Going against the very nature of my being
A friend of mine from work has embarked on a challenge, and I feel compelled to follow along. She, and now I, vow to go a year without shopping for clothes. We've set slightly different rules for ourselves, but the spirit is the same.
I have a lot of clothes. Some of the clothes I have (let's be honest, A LOT of the clothes I have) don't get worn. Some because they don't fit right, some just because I have so many clothes but I only have a limited percentage in high rotation. So, I am crying "No mas!"
First I will clear out the stuff that doesn't fit. I am working on losing a bit of weight, so the items that I just slightly outgrew can stay, but...let's call a spade a spade and say that I've got a few suits and dresses that won't ever fit over this middle aged ass ever again.
If something wears out, I will replace it. I will get rid of the expired item in order to buy new, though. No more "let's just keep this for casual wear" when I get a nicer sweater or something. I won't pay out of pocket for anything new unless a comparable item is being trashed. This goes for shoes, too.

[Stored data entries]

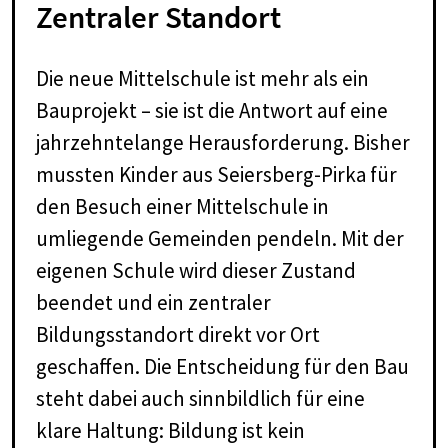
Zen­tra­ler Stand­ort
Die neue Mittelschule ist mehr als ein
Bauprojekt – sie ist die Antwort auf eine
jahrzehntelange Herausforderung. Bisher
mussten Kinder aus Seiersberg-Pirka für
den Besuch einer Mittelschule in
umliegende Gemeinden pendeln. Mit der
eigenen Schule wird dieser Zustand
beendet und ein zentraler
Bildungsstandort direkt vor Ort
geschaffen. Die Entscheidung für den Bau
steht dabei auch sinnbildlich für eine
klare Haltung: Bildung ist kein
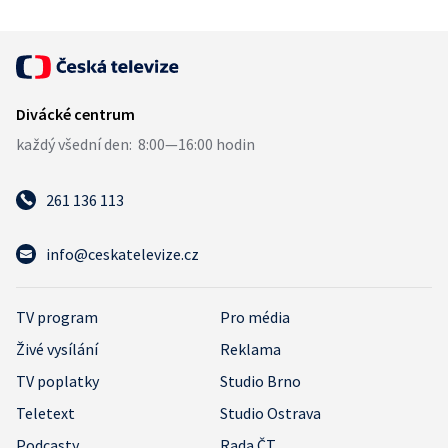
261 136 113
info@ceskatelevize.cz
TV program
Pro média
Živé vysílání
Reklama
TV poplatky
Studio Brno
Teletext
Studio Ostrava
Podcasty
Rada ČT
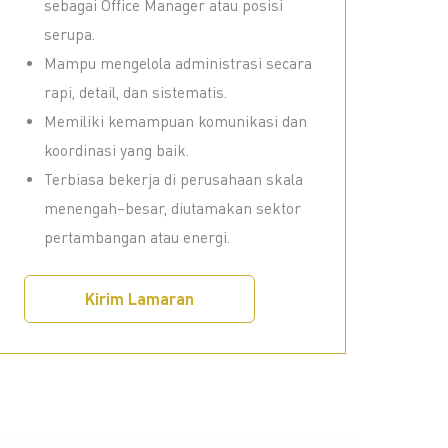
sebagai Office Manager atau posisi
serupa.
Mampu mengelola administrasi secara
rapi, detail, dan sistematis.
Memiliki kemampuan komunikasi dan
koordinasi yang baik.
Terbiasa bekerja di perusahaan skala
menengah–besar, diutamakan sektor
pertambangan atau energi.
Kirim Lamaran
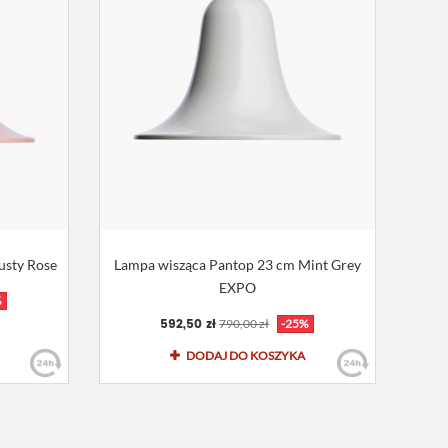
usty Rose
Lampa wisząca Pantop 23 cm Mint Grey
EXPO
%
592,50 zł
790,00 zł
-25%
DODAJ DO KOSZYKA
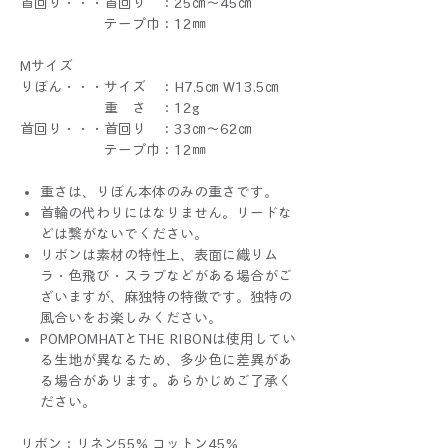
首回り・・・首回り ：25㎝～45㎝
テープ巾：12㎜
Mサイズ
りぼん・・・サイズ ：H7.5㎝ W13.5㎝
重 さ ：12g
首回り・・・首回り ：33㎝～62㎝
テープ巾：12㎜
重さは、りぼん本体のみの重さです。
首輪の代わりにはなりません。リードな
どは繋がないでください。
リボンは素材の特性上、表面に織りム
ラ・色飛び・スラブなどがある場合がご
ざいますが、麻独特の特徴です。独特の
風合いをお楽しみください。
POMPOMHATとTHE RIBONは使用してい
る生地が異なるため、多少色に差異があ
る場合があります。あらかじめご了承く
ださい。
リボン：リネン55% コットン45%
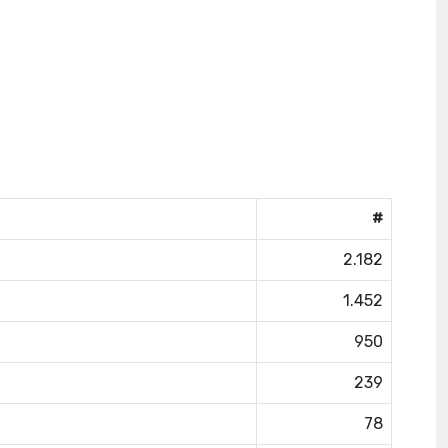
#
2.182
1.452
950
239
78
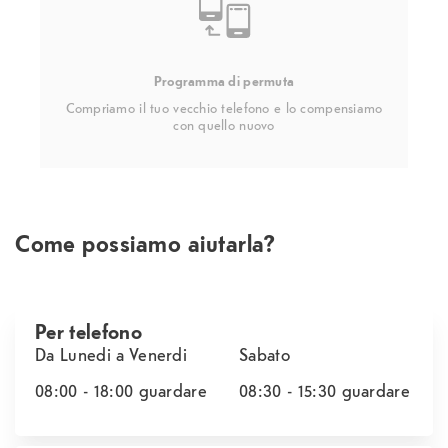
Programma di permuta
Compriamo il tuo vecchio telefono e lo compensiamo
con quello nuovo
Come possiamo aiutarla?
Per telefono
Da Lunedi a Venerdi
Sabato
08:00 - 18:00
guardare
08:30 - 15:30
guardare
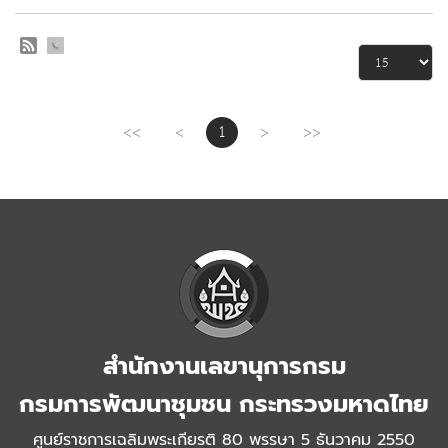
<<
<
1
>
>>
สำนักงานเลขานุการกรม
กรมการพัฒนาชุมชน กระทรวงมหาดไทย
ศูนย์ราชการเฉลิมพระเกียรติ 80 พรรษา 5 ธันวาคม 2550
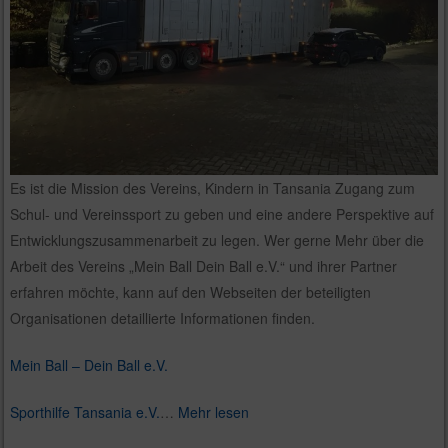
Es ist die Mission des Vereins, Kindern in Tansania Zugang zum
Schul- und Vereinssport zu geben und eine andere Perspektive auf
Entwicklungszusammenarbeit zu legen. Wer gerne Mehr über die
Arbeit des Vereins „Mein Ball Dein Ball e.V.“ und ihrer Partner
erfahren möchte, kann auf den Webseiten der beteiligten
Organisationen detaillierte Informationen finden.
Mein Ball – Dein Ball e.V.
Sporthilfe Tansania e.V.
…
Mehr lesen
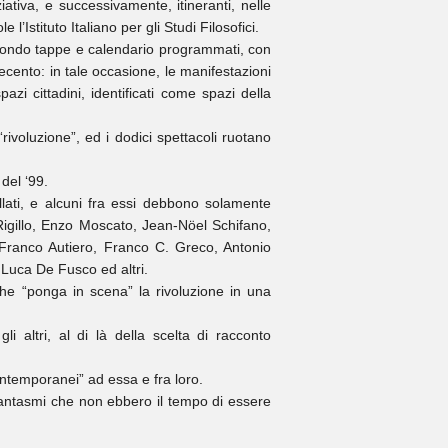
iativa, e successivamente, itineranti, nelle
l’Istituto Italiano per gli Studi Filosofici.
secondo tappe e calendario programmati, con
ecento: in tale occasione, le manifestazioni
zi cittadini, identificati come spazi della
voluzione”, ed i dodici spettacoli ruotano
del ‘99.
ellati, e alcuni fra essi debbono solamente
 Rigillo, Enzo Moscato, Jean-Nöel Schifano,
 Franco Autiero, Franco C. Greco, Antonio
Luca De Fusco ed altri.
che “ponga in scena” la rivoluzione in una
i altri, al di là della scelta di racconto
ontemporanei” ad essa e fra loro.
a fantasmi che non ebbero il tempo di essere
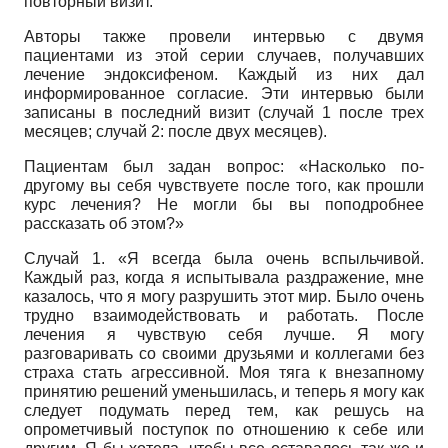
повторный визит.
Авторы также провели интервью с двумя
пациентами из этой серии случаев, получавших
лечение эндоксифеном. Каждый из них дал
информированное согласие. Эти интервью были
записаны в последний визит (случай 1 после трех
месяцев; случай 2: после двух месяцев).
Пациентам был задан вопрос: «Насколько по-
другому вы себя чувствуете после того, как прошли
курс лечения? Не могли бы вы поподробнее
рассказать об этом?»
Случай 1. «Я всегда была очень вспыльчивой.
Каждый раз, когда я испытывала раздражение, мне
казалось, что я могу разрушить этот мир. Было очень
трудно взаимодействовать и работать. После
лечения я чувствую себя лучше. Я могу
разговаривать со своими друзьями и коллегами без
страха стать агрессивной. Моя тяга к внезапному
принятию решений уменьшилась, и теперь я могу как
следует подумать перед тем, как решусь на
опрометчивый поступок по отношению к себе или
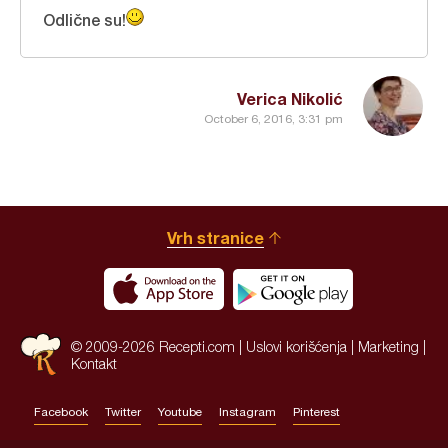
Odlične su!
Verica Nikolić
October 6, 2016, 3:31 pm
Vrh stranice
© 2009-2026 Recepti.com |
Uslovi korišćenja
|
Marketing
|
Kontakt
Facebook
Twitter
Youtube
Instagram
Pinterest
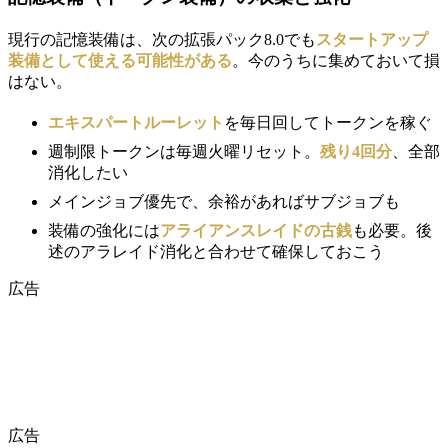
現行の記憶装備は、次の拡張パック8.0でも
スタートアップ
装備として使える可能性がある
。今のうちに集めておいて損
はない。
エキスパートルーレット
を毎日回してトークンを稼ぐ
週制限トークンは毎週火曜リセット。
残り4回分
、全部
消化したい
メインジョブ優先で、余裕があればサブジョブも
装備の強化には
アライアンスレイドの古銭
も必要。後
述のアラレイド消化と合わせて確保しておこう
広告
広告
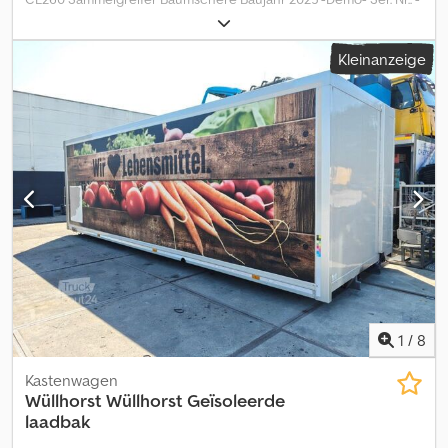
Schneiddurchmesser Weichholz ca. 320 mm -
Schneiddurchmesser Hartholz ca. 260 mm - Greiferöffnung =
Kleinanzeige
Scherenöffnung ca. 760 mm - Empfohlene Literleistung
Hauptkreis ca. 50-100 l/min. - Empfohlener Betriebsdruck ca. 280
bar - für Trägergeräte von ca. 6 bis 14 to. - Einsatzgewicht ca. 360
kg (ohne Adapterplatte) - inkl. Sammelgreifer - inkl. Schlauchsatz
Csdpfxozp Dcfj Acgsrf - inkl. Aufnahme MS08 Lieferung per
Spedition möglich, die Kosten müssen vom Käufer übernommen
werden. Änderungen/ Irrtümer/ Zwischenverkauf vorbehalten =
Weitere Informationen = Neu: Nein Teil geeignet für:
Verwendungszweck Forstwirtschaft Wenden Sie sich an Jens
Schlüter, um weitere Informationen zu erhalten.
1
/
8
Kastenwagen
Wüllhorst
Wüllhorst Geïsoleerde
laadbak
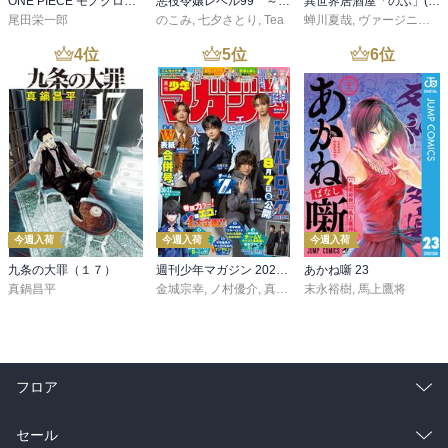
ONE PIECE モノクロ版 115
悪役令嬢レベル99 ～私は裏ボスですが魔王ではありません～ その６
異世界居酒屋「のぶ」(22)
尾田栄一郎
のこみ
,
七夕さとり
,
Tea
蝉川夏哉
,
ヴァージニア二等兵
4
位
5
位
6
位
今週入荷
今週入荷
今週入荷
九条の大罪（１７）
週刊少年マガジン 2026年36・37号[2026年8月5日発売]
あかね噺 23
真鍋昌平
金城宗幸
,
ノ村優介
,
真島ヒロ
末永裕樹
,
宮島礼吏
,
馬上鷹将
,
新川直司
,
久
フロア
総合
コミック
セール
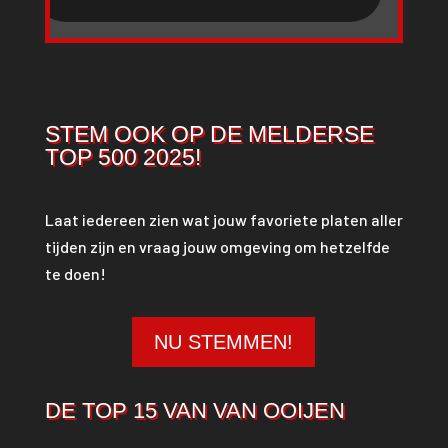
STEM OOK OP DE MELDERSE
TOP 500 2025!
Laat iedereen zien wat jouw favoriete platen aller
tijden zijn en vraag jouw omgeving om hetzelfde
te doen!
NU STEMMEN!
DE TOP 15 VAN VAN OOIJEN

WHAT YOU NEED TO DO
1/ In the no-shopping-year post, what is the first step the writer plans to take?
2/ Echo the no-shopping-year post word for word, starting at the words "Going against the" and stopping after "is the same.".
3/ Write what comes next in the no-shopping-year post, picking up after its final sentence.

ANSWERS TO EACH TASK
1/ Clearing out the clothes that don't fit.

2/
Going against the very nature of my being
A friend of mine from work has embarked on a challenge, and I feel compelled to follow along. She, and now I, vow to go a year without shopping for clothes. We've set slightly different rules for ourselves, but the spirit is the same.

3/
I got some gift cards for Christmas, and once I clean out the clothes that don't fit I may need to use them to fill in some gaps (jeans are a likely option now that I've admitted that I'm not a size 6-8 anymore). But I will stick to the face value of the gift card, not use it as a starting point (many of my $25 gifts cards in the past have resulted in shopping sprees beyond the $75 mark...) I am going to try to avoid buying any clothes even with the gift cards, using the money for some pretty jewelry or home goods, but I'm not going to set myself up for failure right from the start!
Paring down and not bringing new clothes into the mix may force me to start looking at new options for making outfits. It will also reduce the ever growing laundry pile that is threatening to take over my side of the bedroom, which Hubby is convinced is going to spring to life and attack us while we sleep.
Wish me luck, because it ain't gonna be easy for me...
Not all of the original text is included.